I am wearing my childless anxiety like a heavy army coat in the height of summer. It’s making me sad and angry and ready to pick a fight with DH over those little foam bits you put on ipod earphones. Last night I found myself in a darkened room crying my eyes out and asking for my Mum. I should say that the darkened room was in my flat and that the only person lucky enough to hear my pleas was a desperate DH who, in the absence of my dear and pregnant friends, is bearing the brunt of my childless woes. We both agreed that it wasn’t healthy for me just to be talking to him, that I should be talking to my Mum, should be seeking solace in the blogosphere, should give my friends more credit, should probably get some professional help.

DH asked me what would help. I said things would definitely improve if I got pregnant. I also said it would help if we had a plan for me to leave my job because, along with the fact that I used to drink coffee from a Styrofoam cup, I’m convinced it’s the key reason I’m not pregnant.

My theory on the job has nothing to do with the cliché that is stress. Everyone has stress in their lives and if it were true that stress stopped you from getting pregnant then why, in our perennially stressed modern day society, does the birth rate continue to soar? Rather, my theory is to do with “capacity”. I counsel and advise people for a living, often in areas too psychologically dark and complicated for my level of expertise. I nurture and cajole and encourage people so they can move on and realise their dreams. My theory is that we are all born with a certain about of this nurturing, counselling energy and that I am using it all up on my clients; I think that my body is assuming that even if it did make a baby, there wouldn’t be enough of this nurturing energy left to sustain its life, so it’s inhibiting my reproductive signals… I didn’t say it was a Nobel Prize winning theory.

When I’m not theorizing about the childless anxiety, sometimes it drags me into a black cave where the walls reverberate with voices that tell me every decision I ever made was the wrong one – my career, city, timing – that I was arrogant and stupid and that now I’m being taught a lesson for daring to hope for a baby.
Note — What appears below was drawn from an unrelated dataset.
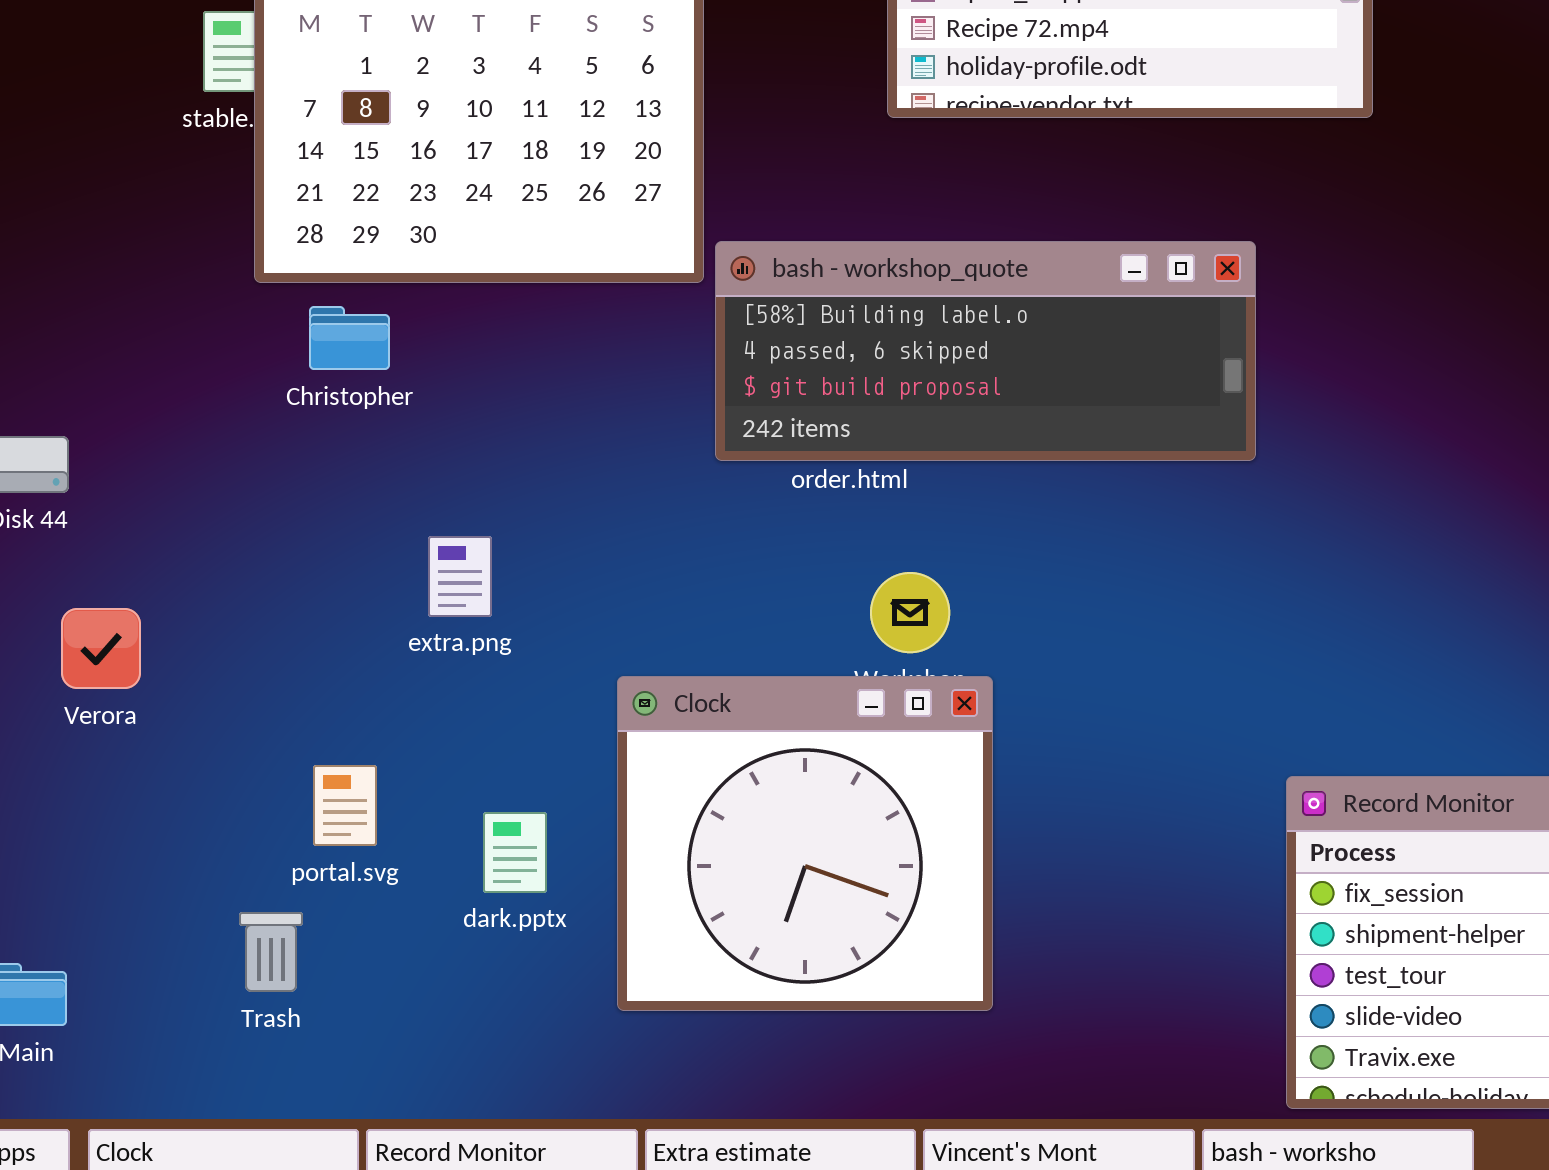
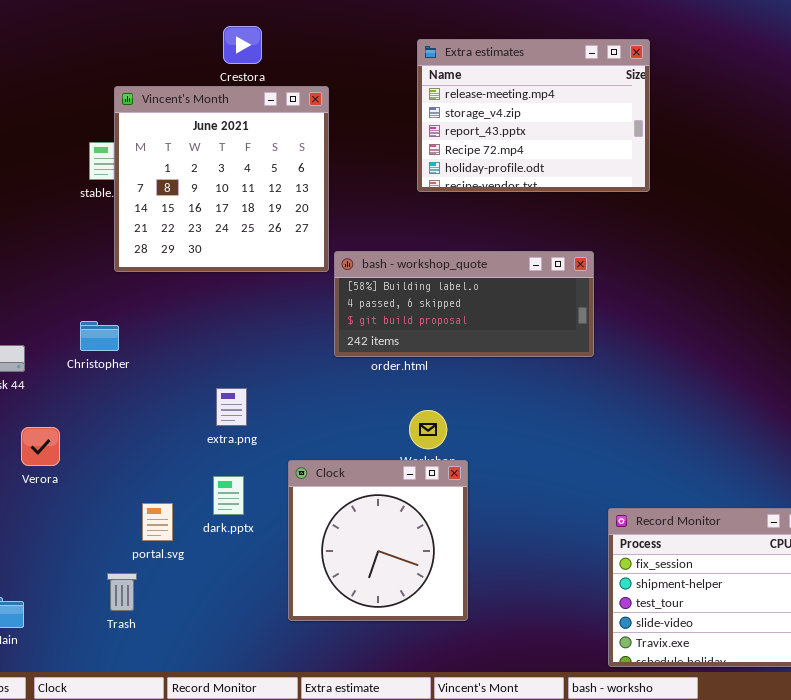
Christopher: [309,306,390,370] -> [80,321,119,351], moved
extra.png: [428,536,492,617] -> [216,388,247,426], moved
dark.pptx: [483,812,547,893] -> [213,476,244,515], moved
I’ve become convinced that this thing, this childless thing, is the big challenge I have to face in my life, and on the inside of that is an anxiety that this very conviction, that this very negative assumption, is actually the thing that’s stopping me from getting pregnant.

I like to think of my anxiety like a Russian Doll; open one and there’s another, staring blankly, painted brightly, screwed shut tightly.